# Mapping Cantons to their Codes

The idea behind this helper file is to scrape the Wikipedia page in order to define a dictionary linking cantons to their codes (needed to work with the ids in order to draw the choropleth maps of Switzerland).

The method was inspired by [this code](https://adesquared.wordpress.com/2013/06/16/using-python-beautifulsoup-to-scrape-a-wikipedia-table/) but was still adapted to fit our needs.

In [1]:
#We start with our most important imports
import urllib3
import pickle as pkl
from bs4 import BeautifulSoup

In [2]:
#We set the important variables
http = urllib3.PoolManager()
urllib3.disable_warnings()
WIKI = "https://fr.wikipedia.org/wiki/Canton_(Suisse)"
header = {'User-Agent': 'Mozilla/5.0'} #Needed to prevent 403 error on Wikipedia

In [3]:
#We get find the table to work with
r = http.request('GET', WIKI, headers = header)
soup = BeautifulSoup(r.data, "lxml")
table = soup.find("table", { "class" : "wikitable sortable" })

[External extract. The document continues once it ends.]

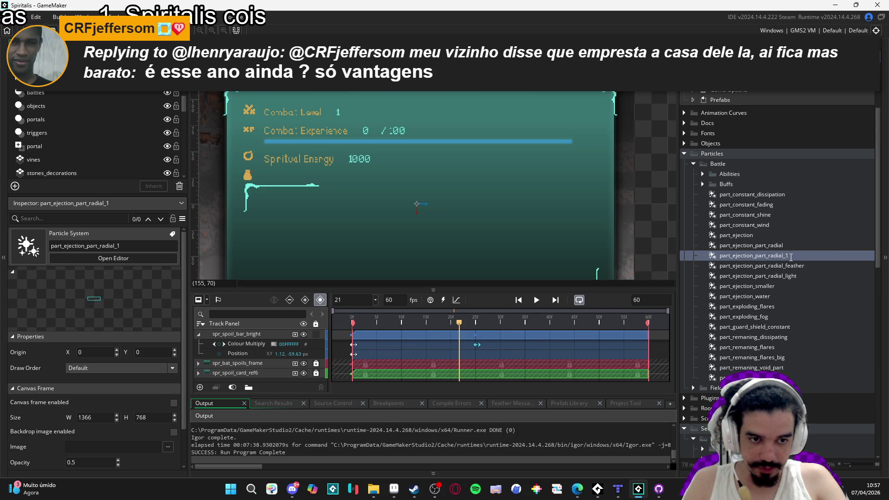
{"action": "key", "text": "BackSpace"}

In order to find our data, we looked at the source code to understand what were the elements we needed to retrieve. We then simply applied the algorithm to retrieve these elements and append them to our lists.

In [4]:
code = []
canton = []

for row in table.findAll("tr"):
    code_cells = row.findAll("th")
    if len(code_cells) == 2:
        code.append(str(code_cells[0].find(text=True)))
    canton_cells = row.findAll("td")
    if len(canton_cells) == 10:
        canton.append(str(canton_cells[0].find(text=True)))

To prove the sanity of our data, we display the head of each list.

In [5]:
code[:5]

['ZH', 'BE', 'LU', 'UR', 'SZ']

In [6]:
canton[:5]

['Zurich', 'Berne', 'Lucerne', 'Uri', 'Schwytz']

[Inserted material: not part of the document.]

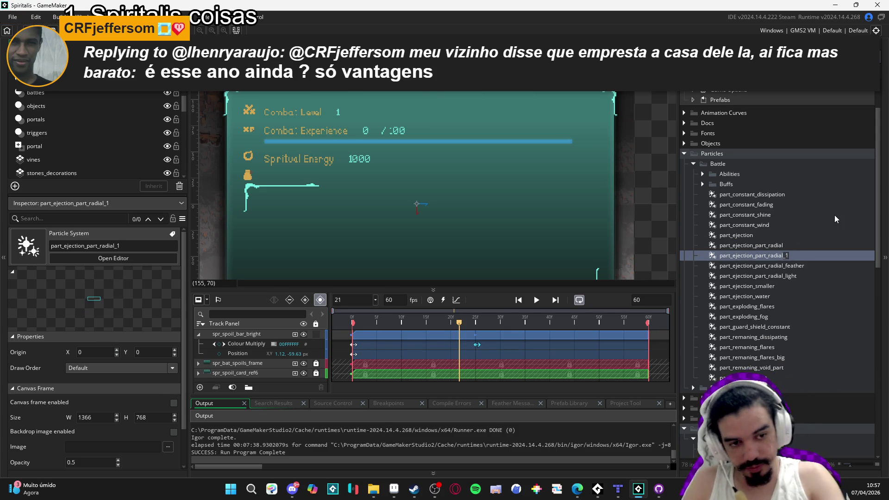
{"action": "key", "text": "BackSpace"}
{"action": "key", "text": "BackSpace"}
{"action": "key", "text": "BackSpace"}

However, we still face an issue with 2 Swiss cantons, Schwytz and Saint-Gall, which do not have the same name in the data retrieved from "amstat". Thus, we decide to change them manually in order to have the ease the computations on the main notebook.

In [7]:
canton = ['Schwyz' if c == 'Schwytz' else c for c in canton]
canton = ['St-Gall' if c == 'Saint-Gall' else c for c in canton]
canton[:5] #We can already see from here 'Schwytz' was changed to 'Schwyz'

['Zurich', 'Berne', 'Lucerne', 'Uri', 'Schwyz']

In [8]:
dico = dict(zip(canton, code))
pkl.dump(dico, open('Data/map_cantons.pkl', 'wb'))